We Had So Many Questions!
We peppered Dr. Vlahos with questions - before and after the surgery. So we're listing some of them here.
We heard amputations are rarely successful - is it true that horses can spend months laying in a stall recovering, and die of their wounds anyway?
With 35 years of experience and 100+ surgeries of this type, Dr. Vlahos has never had a horse die of a surgical infection. His patients are standing up right away after surgery, and in fact are fitted with a temporary prosthetic immediately, before transport to the recovery room. Blood flow is criticial. And surprisingly, most of his patients no longer need pain medications after 48 hours of surgery.
Can she run, jump, play, and be a normal horse?
Yes she can and will. She should partake in all normal horse activities, and shouldn't be treated any differently than another growing filly, learning manners and life lessons. Dr. Vlahos has performed amputations on many horses in the Kingdom of Bhutan where euthanasia is not allowed. There, injured horses often have laminitis in the "good leg." He's found their laminitis resolves itself in the "good leg" after the injured limb is amputated and fitted with a prosthetic that allows for equal balance in weight.
How many of us are needed to change her prosthetic, and how often do we need to change her?
She stands very well already. Typically 3-4 team members help change her prosthetic. One of us removes the prosthetic and gel liner, one receives them and passes cloths and baby wipes. Someone holds her reins, and often a fourth person helps shampoo if we're cleaning her leg. The process takes 5 minutes. In the summer months, she might get sweaty and need her prosthetic changed several times a day. But in cooler months, once a day or every other day is expected.
What do we look for - for signs of trouble?
Just like humans, we need to check her skin for any signs of rub sores. She's very active - running, grazing with the other animals. Upon her arrival, she had developed a small rub sore from traveling (at the top of the prosthetic), and we used Prontosan gel applied to a foam pad until it healed.
How do we adjust her leg as she grows?
For the most part, we will be extending the height of the titanium pylon as she gets taller. She might need a new prosthetic every few years until she's grown. So far, we have had her prosthetic adjusted twice - adding more cushion and bringing down its height slightly to be more comfortable.
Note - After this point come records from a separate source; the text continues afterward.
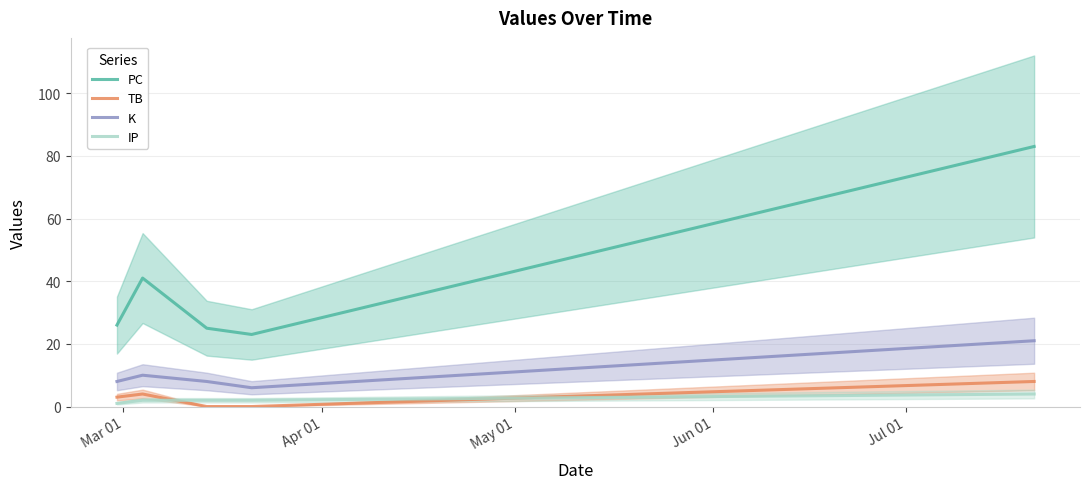

What is the highest value of the TB series?

8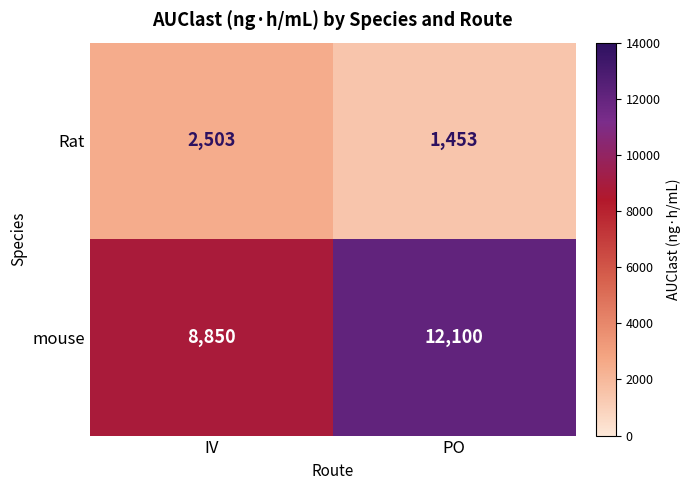

The value of mouse at PO is 2517. True or false?

False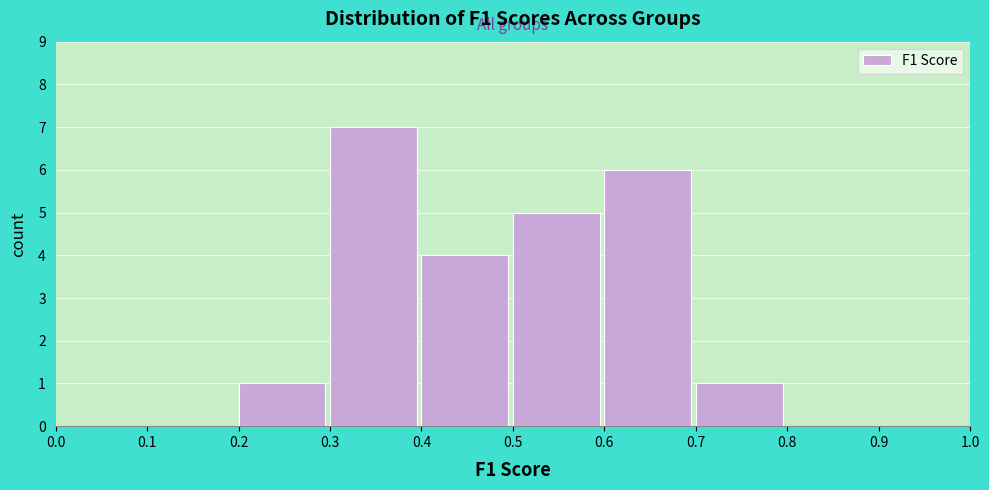

Over which range of the x-axis is the bar tallest?

0.3 to 0.4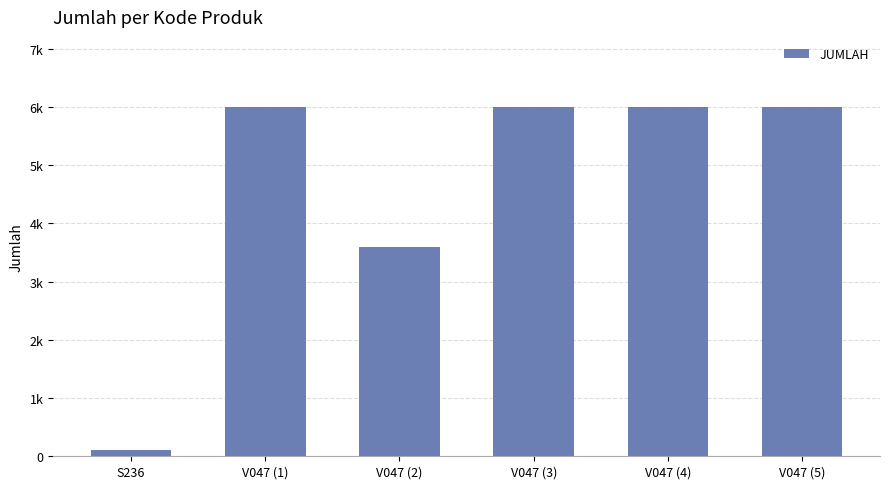

Does the chart contain any negative values?

No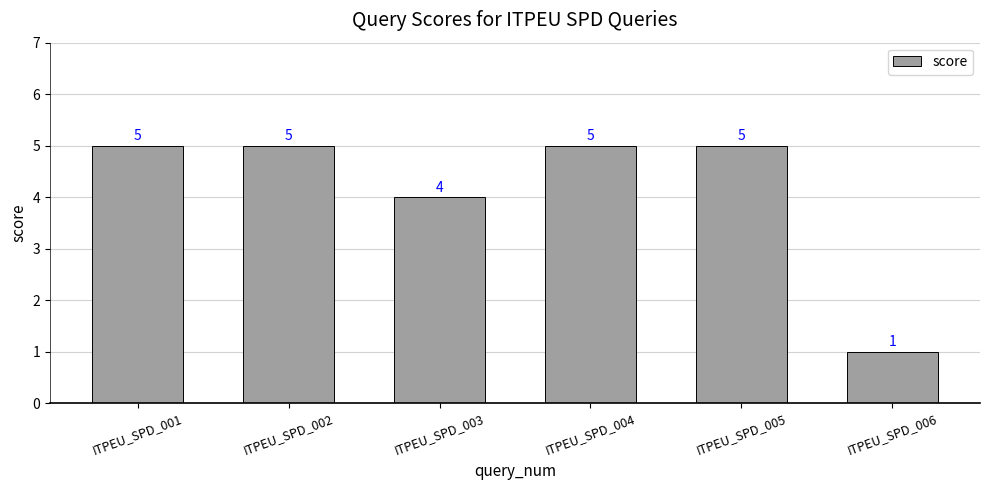

How many values are between 4 and 5?

5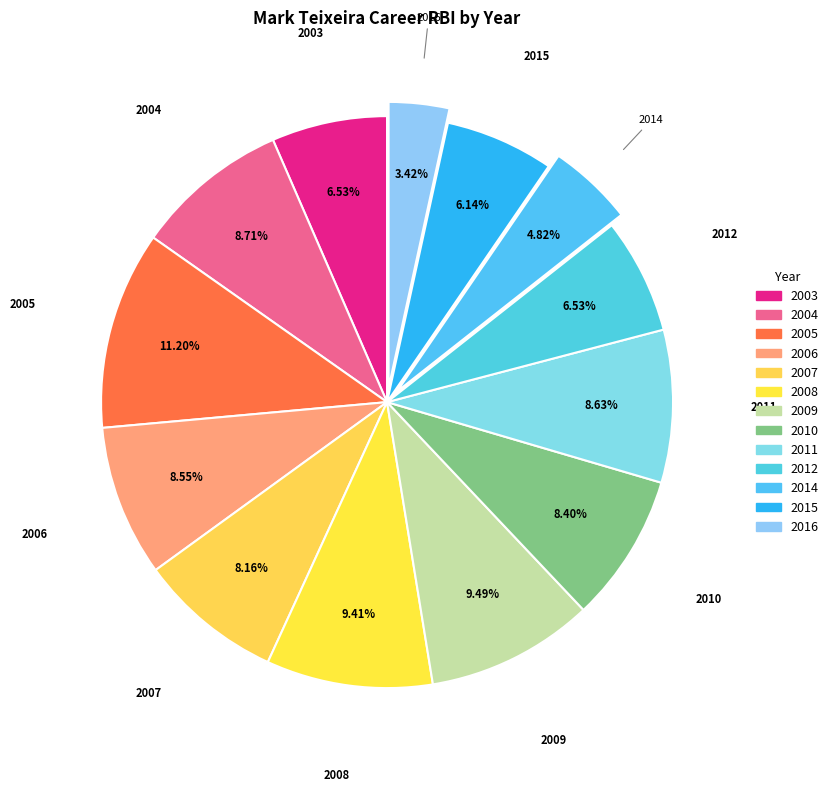

What portion of the pie excludes 2012?

93.5%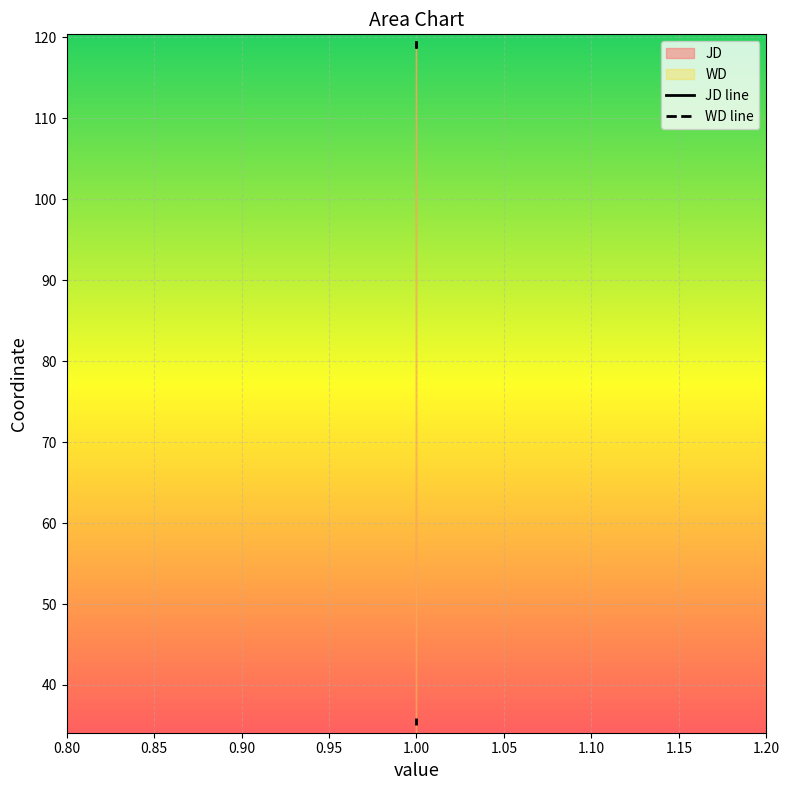

Reading left to right, list all the values displayed in this chart.

JD line: 119.4	118.8	119.1
WD line: 35.1	35.6	35.9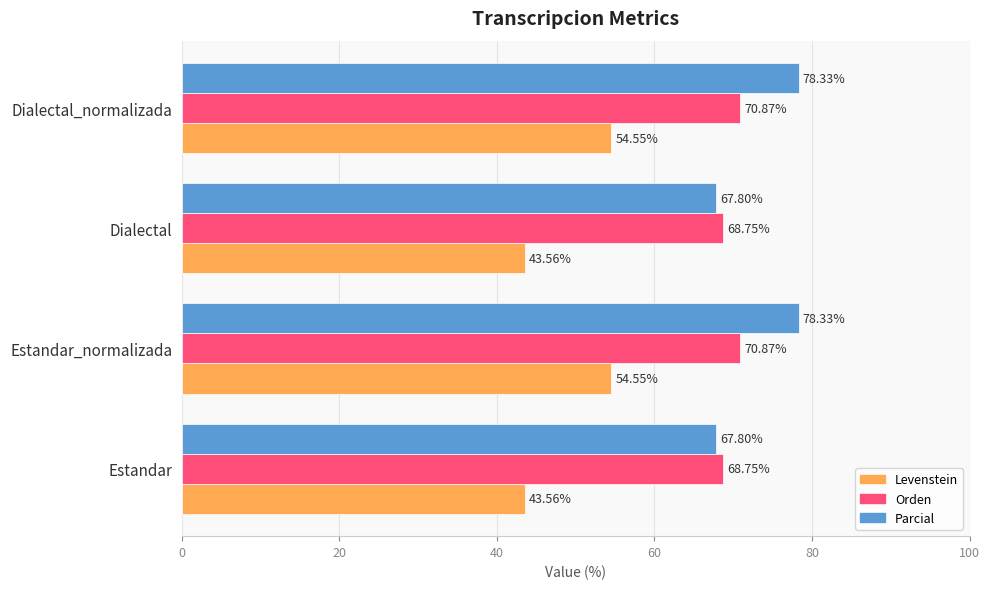

What are all the series names shown in the legend?

Levenstein, Orden, Parcial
Our farriers have been trained on helping adjust the pylon and changing the steel footing.
This Sweet Baby is Thriving Because of You!
By just loving the products you use, you are funding these lifesaving opportunities for animals who through no fault of their own, end up in circumstances where they need the help of humans. We're honored to stretch your skincare dollars so we can all be part of the rescue!